【愛しの美香】 15 美香と陸上競技
10日ほど経った 早朝である
ふと見たら 美香かスニーカーをはいている このところ毎朝でかける美香だ
「美香、 どこに行くんや!」
「おじさん あたい 走りたいねん 公園までいくねん」
「あほか あかん! おっさんに つかまったらどないすんのや それにパンツまで見えそうな短いの履いて・・男がウジャウジャついてくるがな!」
「立夫が𠮟りつけると これ、おじさんが買ってくれたんやで」と 何言うてるの? みたいな顔して舌出した
「さくらが起きてきて まあええやないの すぐ帰ってきたらええやんか」美香に味方して 許可出した
「8時に帰っておいで 美香ちゃん」
時計見たら まだ6時 ・・
今日は神奈川の 施設に3人で行く予定しているのだ 美香が おばちゃんという、目撃者探しだ
あれから施設のことをいろいろ調べているが
おばちゃんというだけで 雲をつかむような話だったが これが唯一の目撃者であり 手がかりになるので 立夫も懸命だった。

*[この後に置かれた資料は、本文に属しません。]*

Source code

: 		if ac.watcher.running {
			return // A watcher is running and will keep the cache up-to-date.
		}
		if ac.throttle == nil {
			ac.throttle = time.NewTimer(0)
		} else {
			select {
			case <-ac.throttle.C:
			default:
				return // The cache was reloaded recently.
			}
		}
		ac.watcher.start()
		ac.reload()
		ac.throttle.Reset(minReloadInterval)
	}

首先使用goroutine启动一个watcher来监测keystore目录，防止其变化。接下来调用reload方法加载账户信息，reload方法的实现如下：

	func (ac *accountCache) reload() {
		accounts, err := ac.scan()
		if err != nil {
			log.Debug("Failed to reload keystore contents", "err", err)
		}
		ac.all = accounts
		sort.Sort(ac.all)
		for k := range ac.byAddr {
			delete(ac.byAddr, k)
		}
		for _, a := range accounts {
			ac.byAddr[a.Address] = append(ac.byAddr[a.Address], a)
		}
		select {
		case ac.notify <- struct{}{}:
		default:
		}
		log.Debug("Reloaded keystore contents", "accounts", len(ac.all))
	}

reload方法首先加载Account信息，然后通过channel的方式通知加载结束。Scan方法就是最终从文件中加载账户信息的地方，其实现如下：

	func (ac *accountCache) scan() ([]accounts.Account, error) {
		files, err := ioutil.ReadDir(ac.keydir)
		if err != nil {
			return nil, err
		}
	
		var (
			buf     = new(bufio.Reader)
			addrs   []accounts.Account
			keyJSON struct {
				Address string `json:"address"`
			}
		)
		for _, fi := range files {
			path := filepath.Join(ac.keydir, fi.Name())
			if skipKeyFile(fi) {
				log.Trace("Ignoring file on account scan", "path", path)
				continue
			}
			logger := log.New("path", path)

「おじさん 美香ちゃん ワリとしっかりしてるから 心配ないよ」
立夫は さくらの言葉を遮るように 飛び出そうとする美香を呼び止めた
「俺も行くよ」
立夫は本当を言えば 美香と知り合って一か月・・
漠然としたものだが 美香が 走るということに 【目覚め】てから
不安に駆られるのだ 美香を外の世界にもっていかれるという不安だ
「俺も行くよ」
一緒に走ろう!という 言葉が立夫の口から自然に出た
「えっ?」美香が目を丸くした。
「ほんまに? 一緒に走ってくれるん?」
「アホのおまえ一人で出歩かせるわけにはいかん。(笑)
外で何があるかわからんからな。俺がついて行くのや」
美香はパッと顔を明るくし、スニーカーの踵を踏んで立ち上がった。
「やったあ! おじさんとアホの私と勝負や!」
「勝負ちゃう。おまえの監視や」 立夫はジャージを着つつ、低い声で釘を刺した。
「アホの私と勝てるん?」
美香は子どもっぽい挑発をして、笑いこけ わざと軽快にジャンプしてみせる。
立夫は苦々しく口を結んだ。
「俺の足はもう昔みたいには動かんが 中学 高校の時は体育祭で走ったもんやで!
と 半ば やけくそ気味・・
ほんまあ?と 美香は 俺を嘲笑うような目をしてやがる
「よし、行くぞ!」
マンションを出ると朝の冷たい9月の空気が一気に流れ込んできた。
美香はすでに走り出す体勢をとっていた。白いタンクトップのふくよかな胸 デニムの真っ赤なマイクロパンツ・・そこから伸びる豊かな肢体がまぶしい・・
「おじさん、準備いい? スタートはあたいが決めるで!」
立夫の胸に、かすかな緊張が走った。
走ること自体よりも、この先に何が待っているのか――その予感が心をざわつかせていた。
「よーい、どん!」
美香が掛け声とともに勢いよく走り出した。
「おい、待て!」
立夫も慌てて追いかける。
息はすぐに荒くなり、脚に重さがのしかかる。
――くそっ、ガキの速さやない……。
美香は髪を揺らしながら軽快に走り、振り返っては笑う。
「おじさん、遅ーい!」
間もなく 公園につき そのときだった。前方の並木道の影から、ひとりの男が姿を現した。
背が高く、スポーツウェア姿。この前、さくらが話した“おっさん”だったのだ
男は穏やかな笑顔を浮かべ、美香に手を振った。
「おはよう、また会ったね。今日も走ってるんだね」
美香がピタリと立ち止まった。
「おじさん! この前のおっさんや!」
立夫の心臓が一気に跳ね上がる。
(やっぱり来やがったか! 尾けてきとったんか!)
男は距離を保ったまま、落ち着いた声で言った。
「君、ほんとに速いなあ。……その人がお父さんかな?」
立夫のこめかみに血が上る。
「なんや、お前は!」
「これは失礼・・」
30代なかばか・・長身の男は少しだけ首を傾け、ポケットから何かを取り出しかけた。
手帳のように見えたが それは名刺入れだった
美香がきょとんとした顔で立夫を見上げた。